Il existe certains parallèles entre les groupes rebelles opérant dans les États du nord-est de l'Inde. Tous ont une origine ethnique prononcée, s'appuient sur les différences historiques et culturelles des États du nord-est, en règle générale, bénéficient du soutien des groupes ethniques qui professent le christianisme et sont étrangers à l'hindouisme avec son idéologie de caste. L'orientation socialiste d'une partie importante des groupes rebelles témoigne en faveur de leur orientation pro-chinoise.

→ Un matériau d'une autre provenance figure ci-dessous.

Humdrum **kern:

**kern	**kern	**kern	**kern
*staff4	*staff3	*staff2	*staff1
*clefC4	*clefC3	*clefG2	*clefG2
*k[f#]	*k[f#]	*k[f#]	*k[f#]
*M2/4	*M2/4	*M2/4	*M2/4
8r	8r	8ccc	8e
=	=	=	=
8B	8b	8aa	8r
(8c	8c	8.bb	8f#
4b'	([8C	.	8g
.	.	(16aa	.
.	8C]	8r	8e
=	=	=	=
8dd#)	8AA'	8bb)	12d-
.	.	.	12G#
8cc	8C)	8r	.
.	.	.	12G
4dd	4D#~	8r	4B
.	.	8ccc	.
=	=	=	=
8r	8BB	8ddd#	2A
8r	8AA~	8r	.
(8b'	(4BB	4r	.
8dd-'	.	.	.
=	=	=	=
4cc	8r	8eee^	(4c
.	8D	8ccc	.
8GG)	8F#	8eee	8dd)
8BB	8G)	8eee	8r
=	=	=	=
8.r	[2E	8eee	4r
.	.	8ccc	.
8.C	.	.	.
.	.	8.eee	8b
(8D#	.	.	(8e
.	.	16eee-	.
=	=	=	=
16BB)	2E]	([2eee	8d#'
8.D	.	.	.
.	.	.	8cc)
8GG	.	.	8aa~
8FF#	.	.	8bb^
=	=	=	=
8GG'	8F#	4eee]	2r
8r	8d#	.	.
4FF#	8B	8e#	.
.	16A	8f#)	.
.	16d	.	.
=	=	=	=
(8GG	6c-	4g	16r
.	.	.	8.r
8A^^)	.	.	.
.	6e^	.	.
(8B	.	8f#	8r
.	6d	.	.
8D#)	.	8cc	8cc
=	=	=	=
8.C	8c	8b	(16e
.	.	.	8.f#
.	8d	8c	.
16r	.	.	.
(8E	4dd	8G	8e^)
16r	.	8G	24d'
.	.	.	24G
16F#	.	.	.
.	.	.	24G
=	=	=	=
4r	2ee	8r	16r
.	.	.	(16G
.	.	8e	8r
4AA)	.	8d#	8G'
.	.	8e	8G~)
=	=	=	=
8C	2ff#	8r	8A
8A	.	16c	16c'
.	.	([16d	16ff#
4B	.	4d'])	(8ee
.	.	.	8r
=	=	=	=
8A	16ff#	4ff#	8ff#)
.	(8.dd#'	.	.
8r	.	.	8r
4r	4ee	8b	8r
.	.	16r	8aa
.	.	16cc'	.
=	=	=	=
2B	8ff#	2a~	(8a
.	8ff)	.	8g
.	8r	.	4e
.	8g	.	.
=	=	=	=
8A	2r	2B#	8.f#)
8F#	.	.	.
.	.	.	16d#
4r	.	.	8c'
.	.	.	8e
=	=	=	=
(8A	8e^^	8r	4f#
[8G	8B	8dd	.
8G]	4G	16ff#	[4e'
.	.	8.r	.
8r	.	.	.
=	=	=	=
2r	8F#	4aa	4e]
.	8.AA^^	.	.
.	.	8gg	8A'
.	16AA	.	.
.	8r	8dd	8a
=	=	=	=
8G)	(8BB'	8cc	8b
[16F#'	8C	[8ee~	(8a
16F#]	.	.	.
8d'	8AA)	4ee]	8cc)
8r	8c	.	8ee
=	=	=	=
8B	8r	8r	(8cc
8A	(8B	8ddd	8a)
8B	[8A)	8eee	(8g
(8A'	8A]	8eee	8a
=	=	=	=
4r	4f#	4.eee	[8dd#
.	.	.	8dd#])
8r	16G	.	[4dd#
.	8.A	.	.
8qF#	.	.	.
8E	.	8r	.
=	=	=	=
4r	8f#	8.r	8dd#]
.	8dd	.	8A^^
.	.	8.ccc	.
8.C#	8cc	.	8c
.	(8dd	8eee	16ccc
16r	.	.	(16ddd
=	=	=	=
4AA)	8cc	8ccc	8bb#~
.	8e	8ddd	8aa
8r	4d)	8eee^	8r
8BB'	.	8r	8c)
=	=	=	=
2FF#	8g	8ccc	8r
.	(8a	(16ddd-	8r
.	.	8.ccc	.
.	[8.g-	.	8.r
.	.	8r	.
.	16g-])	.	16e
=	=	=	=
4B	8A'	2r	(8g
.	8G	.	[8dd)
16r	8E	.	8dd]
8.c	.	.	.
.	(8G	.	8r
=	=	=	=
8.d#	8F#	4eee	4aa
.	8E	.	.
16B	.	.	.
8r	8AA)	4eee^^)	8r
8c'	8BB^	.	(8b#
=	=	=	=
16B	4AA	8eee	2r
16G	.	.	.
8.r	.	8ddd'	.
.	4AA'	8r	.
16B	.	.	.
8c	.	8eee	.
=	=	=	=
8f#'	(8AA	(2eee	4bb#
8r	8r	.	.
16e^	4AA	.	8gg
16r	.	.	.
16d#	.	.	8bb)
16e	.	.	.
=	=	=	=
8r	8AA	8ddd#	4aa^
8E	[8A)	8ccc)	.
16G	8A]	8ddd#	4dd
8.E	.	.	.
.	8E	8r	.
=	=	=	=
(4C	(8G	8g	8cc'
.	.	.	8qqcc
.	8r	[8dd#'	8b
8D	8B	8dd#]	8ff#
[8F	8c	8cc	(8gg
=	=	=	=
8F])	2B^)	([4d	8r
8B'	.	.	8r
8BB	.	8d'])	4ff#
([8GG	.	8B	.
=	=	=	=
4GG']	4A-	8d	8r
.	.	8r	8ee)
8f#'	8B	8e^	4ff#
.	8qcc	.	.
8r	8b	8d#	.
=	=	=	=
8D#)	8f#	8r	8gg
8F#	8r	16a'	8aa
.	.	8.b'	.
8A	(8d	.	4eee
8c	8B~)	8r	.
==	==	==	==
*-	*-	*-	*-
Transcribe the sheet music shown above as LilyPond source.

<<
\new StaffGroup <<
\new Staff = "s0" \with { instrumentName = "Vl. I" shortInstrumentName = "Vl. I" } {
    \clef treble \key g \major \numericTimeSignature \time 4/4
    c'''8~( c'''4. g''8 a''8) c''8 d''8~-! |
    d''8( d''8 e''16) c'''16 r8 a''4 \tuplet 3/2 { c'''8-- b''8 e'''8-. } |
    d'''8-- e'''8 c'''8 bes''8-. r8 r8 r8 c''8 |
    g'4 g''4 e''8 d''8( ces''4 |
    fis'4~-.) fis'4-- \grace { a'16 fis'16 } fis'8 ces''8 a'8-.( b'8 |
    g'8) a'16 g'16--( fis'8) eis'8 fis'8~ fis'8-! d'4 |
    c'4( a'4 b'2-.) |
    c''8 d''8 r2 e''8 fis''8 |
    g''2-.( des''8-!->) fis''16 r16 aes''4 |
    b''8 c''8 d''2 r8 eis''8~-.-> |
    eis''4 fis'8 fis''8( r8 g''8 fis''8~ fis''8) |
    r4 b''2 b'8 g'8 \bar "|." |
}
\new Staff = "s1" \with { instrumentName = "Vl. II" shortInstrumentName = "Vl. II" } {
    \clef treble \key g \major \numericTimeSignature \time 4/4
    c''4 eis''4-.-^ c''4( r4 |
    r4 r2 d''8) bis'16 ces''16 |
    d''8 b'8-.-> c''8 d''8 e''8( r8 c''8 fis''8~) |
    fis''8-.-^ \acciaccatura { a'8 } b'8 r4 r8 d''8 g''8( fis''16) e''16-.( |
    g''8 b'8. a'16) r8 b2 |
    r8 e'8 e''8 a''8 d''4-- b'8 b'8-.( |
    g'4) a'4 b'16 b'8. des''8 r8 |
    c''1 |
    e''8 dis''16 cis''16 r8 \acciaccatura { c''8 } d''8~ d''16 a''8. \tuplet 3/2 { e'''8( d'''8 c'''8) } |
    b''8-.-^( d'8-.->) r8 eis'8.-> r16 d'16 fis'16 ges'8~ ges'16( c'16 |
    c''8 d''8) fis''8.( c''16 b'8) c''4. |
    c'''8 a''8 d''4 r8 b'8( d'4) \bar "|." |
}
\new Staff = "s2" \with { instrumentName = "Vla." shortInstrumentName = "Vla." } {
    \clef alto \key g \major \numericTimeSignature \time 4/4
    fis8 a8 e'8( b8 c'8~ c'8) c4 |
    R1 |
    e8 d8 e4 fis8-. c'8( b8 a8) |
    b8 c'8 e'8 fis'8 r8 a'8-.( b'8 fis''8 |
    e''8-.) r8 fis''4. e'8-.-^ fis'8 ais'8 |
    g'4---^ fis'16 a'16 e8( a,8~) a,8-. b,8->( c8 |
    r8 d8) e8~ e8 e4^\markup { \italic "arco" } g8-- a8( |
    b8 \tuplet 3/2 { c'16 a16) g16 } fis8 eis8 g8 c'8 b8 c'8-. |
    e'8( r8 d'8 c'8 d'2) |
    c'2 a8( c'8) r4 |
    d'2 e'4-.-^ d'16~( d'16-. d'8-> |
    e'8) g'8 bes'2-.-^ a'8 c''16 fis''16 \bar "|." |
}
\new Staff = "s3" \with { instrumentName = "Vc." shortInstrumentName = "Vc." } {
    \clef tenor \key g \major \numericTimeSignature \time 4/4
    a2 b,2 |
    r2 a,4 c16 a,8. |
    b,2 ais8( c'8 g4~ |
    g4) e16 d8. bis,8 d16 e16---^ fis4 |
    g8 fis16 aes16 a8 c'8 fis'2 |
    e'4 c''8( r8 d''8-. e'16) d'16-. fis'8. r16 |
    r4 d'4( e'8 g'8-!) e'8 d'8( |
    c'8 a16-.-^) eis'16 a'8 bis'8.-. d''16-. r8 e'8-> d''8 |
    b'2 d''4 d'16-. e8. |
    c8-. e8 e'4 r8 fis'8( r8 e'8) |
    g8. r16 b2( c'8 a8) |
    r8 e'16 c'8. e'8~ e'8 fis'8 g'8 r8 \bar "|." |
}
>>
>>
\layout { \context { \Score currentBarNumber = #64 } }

Ainsi, compte tenu de la situation dans les États du nord-est de l'Inde, également appelés les « sept sœurs », on peut conclure qu'il est peu probable que le gouvernement indien soit en mesure d'éliminer complètement les organisations armées opérant dans la région. Premièrement, il est évident que même la pratique d'accroître l'autonomie, de convertir d'anciens districts en États, ne donne pas le résultat souhaité - les rebelles commencent à se battre pour une indépendance complète. Deuxièmement, les groupes d'insurgés ont longtemps gagné de l'argent grâce à leur lutte armée, contrôlant certains territoires, et il est peu probable qu'ils acceptent de renoncer à leurs opportunités et à leurs revenus. Troisièmement, les montagnes, la jungle impénétrable et la proximité de la frontière de l'État compliquent sérieusement la conduite des opérations militaires contre les rebelles. Et le plus important, c'est la volonté des autres États, principalement de la Chine, d'affaiblir l'Inde en « épuisant » constamment ses ressources militaires et financières dans des guerres civiles sans fin.